===== Extracted entries

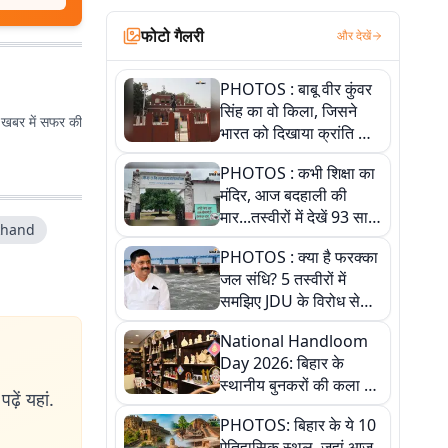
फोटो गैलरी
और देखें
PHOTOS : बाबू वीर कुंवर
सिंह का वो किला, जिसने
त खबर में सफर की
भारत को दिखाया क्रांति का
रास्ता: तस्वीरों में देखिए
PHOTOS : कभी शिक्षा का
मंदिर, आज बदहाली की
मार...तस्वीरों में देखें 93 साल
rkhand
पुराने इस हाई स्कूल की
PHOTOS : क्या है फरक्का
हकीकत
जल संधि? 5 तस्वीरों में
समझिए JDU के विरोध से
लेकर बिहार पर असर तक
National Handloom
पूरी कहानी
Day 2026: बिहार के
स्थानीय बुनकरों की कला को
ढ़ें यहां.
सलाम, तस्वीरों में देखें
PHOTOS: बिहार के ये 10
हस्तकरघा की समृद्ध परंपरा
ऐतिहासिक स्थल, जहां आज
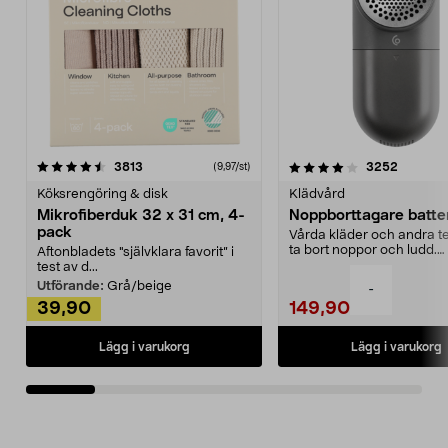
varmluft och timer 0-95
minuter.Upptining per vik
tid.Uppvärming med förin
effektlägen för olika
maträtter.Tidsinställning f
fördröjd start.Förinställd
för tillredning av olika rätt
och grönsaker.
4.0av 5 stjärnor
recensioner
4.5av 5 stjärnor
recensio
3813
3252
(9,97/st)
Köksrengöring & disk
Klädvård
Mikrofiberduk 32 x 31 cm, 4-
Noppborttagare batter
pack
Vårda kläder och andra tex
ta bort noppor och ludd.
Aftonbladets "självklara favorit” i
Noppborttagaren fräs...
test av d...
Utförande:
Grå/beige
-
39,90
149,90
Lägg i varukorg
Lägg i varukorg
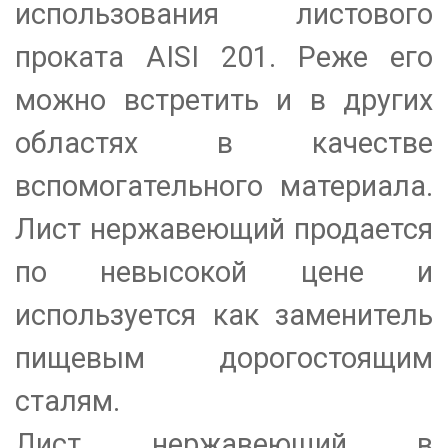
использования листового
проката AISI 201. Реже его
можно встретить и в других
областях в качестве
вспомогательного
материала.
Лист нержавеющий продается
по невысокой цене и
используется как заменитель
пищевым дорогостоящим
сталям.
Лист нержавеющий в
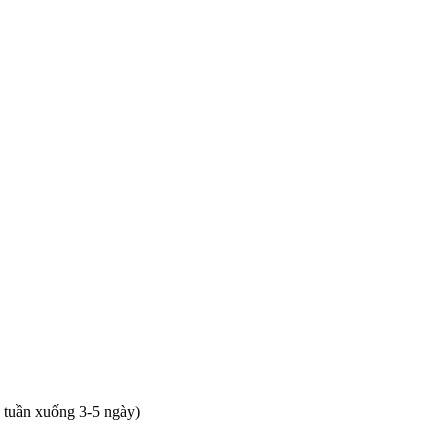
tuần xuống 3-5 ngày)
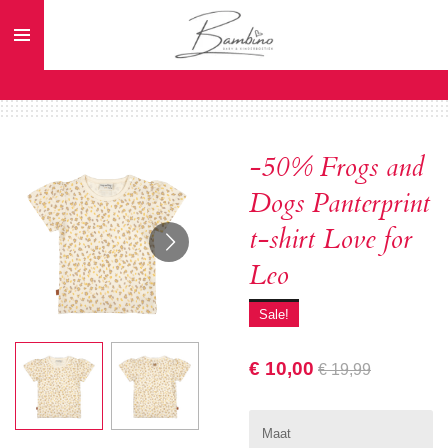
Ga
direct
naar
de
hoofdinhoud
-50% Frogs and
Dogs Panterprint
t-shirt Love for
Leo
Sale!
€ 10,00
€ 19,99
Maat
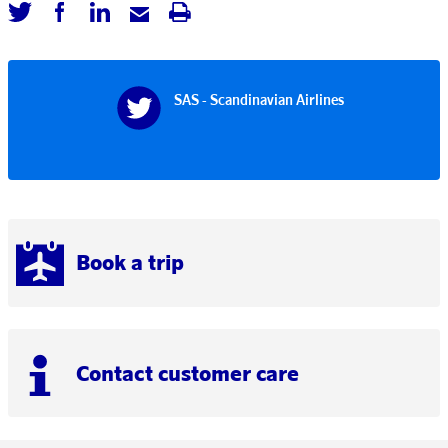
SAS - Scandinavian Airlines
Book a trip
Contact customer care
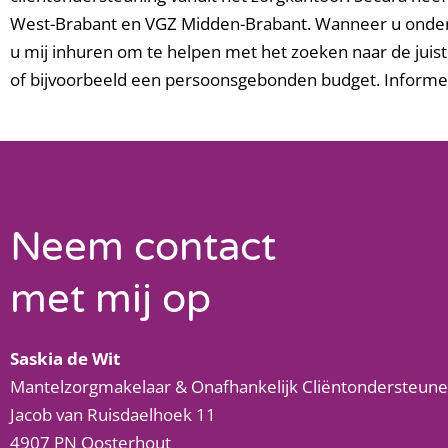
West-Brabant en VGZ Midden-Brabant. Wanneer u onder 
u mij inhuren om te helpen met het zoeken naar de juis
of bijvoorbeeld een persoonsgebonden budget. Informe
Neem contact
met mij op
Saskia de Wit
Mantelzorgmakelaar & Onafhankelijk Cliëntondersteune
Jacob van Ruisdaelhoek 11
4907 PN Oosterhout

==========
===== Extracted entries

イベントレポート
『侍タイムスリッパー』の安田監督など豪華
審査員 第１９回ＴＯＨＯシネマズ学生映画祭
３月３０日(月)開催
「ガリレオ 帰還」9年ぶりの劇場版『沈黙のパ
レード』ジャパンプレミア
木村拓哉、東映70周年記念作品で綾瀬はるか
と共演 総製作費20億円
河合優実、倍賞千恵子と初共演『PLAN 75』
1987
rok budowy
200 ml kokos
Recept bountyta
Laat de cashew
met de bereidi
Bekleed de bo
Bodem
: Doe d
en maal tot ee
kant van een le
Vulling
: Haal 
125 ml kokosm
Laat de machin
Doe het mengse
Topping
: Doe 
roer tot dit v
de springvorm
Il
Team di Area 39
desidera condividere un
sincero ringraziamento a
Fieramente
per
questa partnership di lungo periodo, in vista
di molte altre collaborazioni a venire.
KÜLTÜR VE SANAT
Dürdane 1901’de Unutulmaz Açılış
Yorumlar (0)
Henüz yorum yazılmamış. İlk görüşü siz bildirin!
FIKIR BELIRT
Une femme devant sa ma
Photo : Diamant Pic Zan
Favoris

==========

[Try it] In the listing above, start at the line that contains "West-Brabant en VGZ" and stop after the line that contains "Mantelzorgmakelaar & Onafhankelijk". Reproduce every line in that range verbatim, including both end lines.

[Exercise response]
West-Brabant en VGZ Midden-Brabant. Wanneer u onder 
u mij inhuren om te helpen met het zoeken naar de juis
of bijvoorbeeld een persoonsgebonden budget. Informe
Neem contact
met mij op
Saskia de Wit
Mantelzorgmakelaar & Onafhankelijk Cliëntondersteune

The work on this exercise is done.